**ТЕКСТ ДЛЯ ЧТЕНИЯ**:
+ + +

Записки одной курёхи - Мария Ряховская


Подмосковная деревня Жердяи охвачена горячкой кладоискательства. Полусумасшедшая старуха, внучка знаменитого колдуна, уверяет, что знает место, где зарыт клад Наполеона, – но он заклят.

Девочка Маша ищет клад, потом духовного проводника, затем любовь. Собственно, этот исступленный поиск и является подлинным сюжетом романа: от честной попытки найти опору в религии – через суеверия, искусы сектантства и теософии – к языческому поклонению рок-лидерам и освобождению от него. Роман охватывает десятилетие из жизни героини – период с конца брежневского правления доельцинских времен, – пестрит портретами ведунов и экстрасенсов, колхозников, писателей, рэкетиров, рок-героев и лидеров хиппи, ставших сегодня персонами столичного бомонда. "Ельцин – хиппи, он знает слово альтернатива", – говорит один из "олдовых". В деревне еще больше страстей: здесь не скрывают своих чувств. Убить противника – так хоть из гроба, получить пол-литру – так хоть ценой своих мнимых похорон, заиметь богатство – так наполеоновских размеров.

Вещь соединяет в себе элементы приключенческого романа, мистического триллера, комедии и семейной саги. Отмечена премией журнала "Юность".

Мария Ряховская
Записки одной курёхи

ПРОСТОР В НАСЛЕДИЕ

"Курёху" Мария Ряховская придумала, отталкиваясь от "дурёхи". Смысл нового слова обозначила так: "нелепая романтичная девочка-подросток… в вечном поиске". Интонирование этих слов в прозе Ряховской по ходу "вечного поиска" придает термину "курёха" загадочную объемность.

Место действия – деревня Жердяи. Время действия – "мне некогда, я веду за собой поколение". Не проверял, была ли эта реплика в повести, которую в 1993-м второкурсница Литинститута представила на семинар Александра Рекемчука, но в романе такая самоаттестация принципиальна. Повесть опубликовали в "Юности", писательница "проснулась знаменитой", но через двадцать лет после триумфа рас ширение повести в роман оказалось необходимым потому, что приход "курёх" осознается как приход поколения. Роман Ряховской – из первых серьезных попыток осознать его приход.

+ + +

**ИСХОДНЫЕ ДАННЫЕ**:
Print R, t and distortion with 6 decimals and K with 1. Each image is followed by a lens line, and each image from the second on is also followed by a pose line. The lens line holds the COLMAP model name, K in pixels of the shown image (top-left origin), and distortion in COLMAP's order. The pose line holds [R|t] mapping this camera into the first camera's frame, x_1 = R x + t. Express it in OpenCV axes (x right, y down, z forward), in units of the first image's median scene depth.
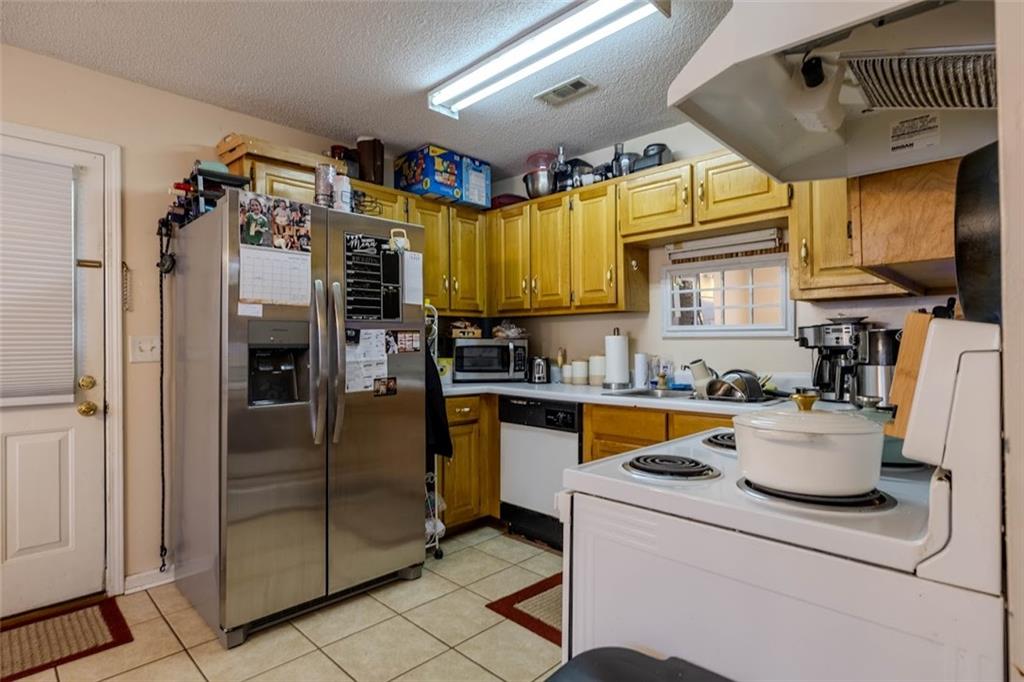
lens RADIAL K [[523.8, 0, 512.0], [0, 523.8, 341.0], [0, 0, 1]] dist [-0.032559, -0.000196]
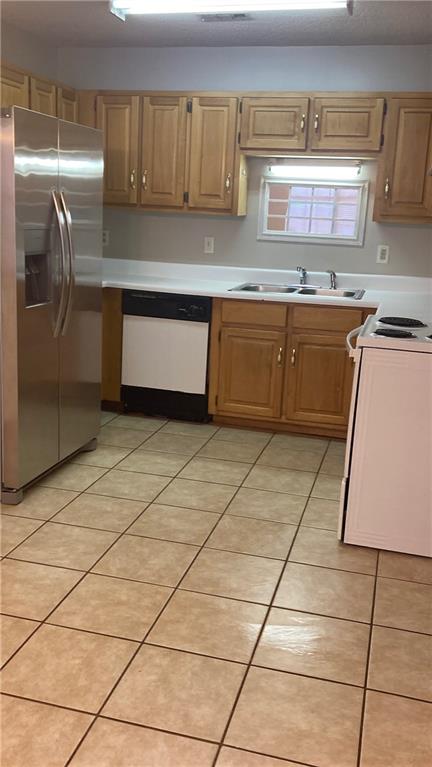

+ + +

**РАБОЧЕЕ ЗАДАНИЕ A**:
Ответьте по тексту для чтения:
(i) Как называется деревня, где происходит действие романа?
(ii) Премией какого журнала отмечен роман?
(iii) В каком году второкурсница Литинститута представила повесть на семинар?
**РАБОЧЕЕ ЗАДАНИЕ B**: Объясните по тексту для чтения, почему через двадцать лет после публикации повести ее расширение в роман оказалось необходимым.
**РАБОЧЕЕ ЗАДАНИЕ C**: Воспроизведите фрагмент текста для чтения от слов «Девочка Маша ищет» до слов «так наполеоновских размеров.» включительно.

**РЕШЕНИЕ ЗАДАЧИ A**:
(i) Жердяи.
(ii) Журнала «Юность».
(iii) В 1993 году.

**РЕШЕНИЕ ЗАДАЧИ B**: Приход «курёх» осознается как приход поколения. Поэтому повесть понадобилось расширить в роман.

**РЕШЕНИЕ ЗАДАЧИ C**:
Девочка Маша ищет клад, потом духовного проводника, затем любовь. Собственно, этот исступленный поиск и является подлинным сюжетом романа: от честной попытки найти опору в религии – через суеверия, искусы сектантства и теософии – к языческому поклонению рок-лидерам и освобождению от него. Роман охватывает десятилетие из жизни героини – период с конца брежневского правления доельцинских времен, – пестрит портретами ведунов и экстрасенсов, колхозников, писателей, рэкетиров, рок-героев и лидеров хиппи, ставших сегодня персонами столичного бомонда. "Ельцин – хиппи, он знает слово альтернатива", – говорит один из "олдовых". В деревне еще больше страстей: здесь не скрывают своих чувств. Убить противника – так хоть из гроба, получить пол-литру – так хоть ценой своих мнимых похорон, заиметь богатство – так наполеоновских размеров.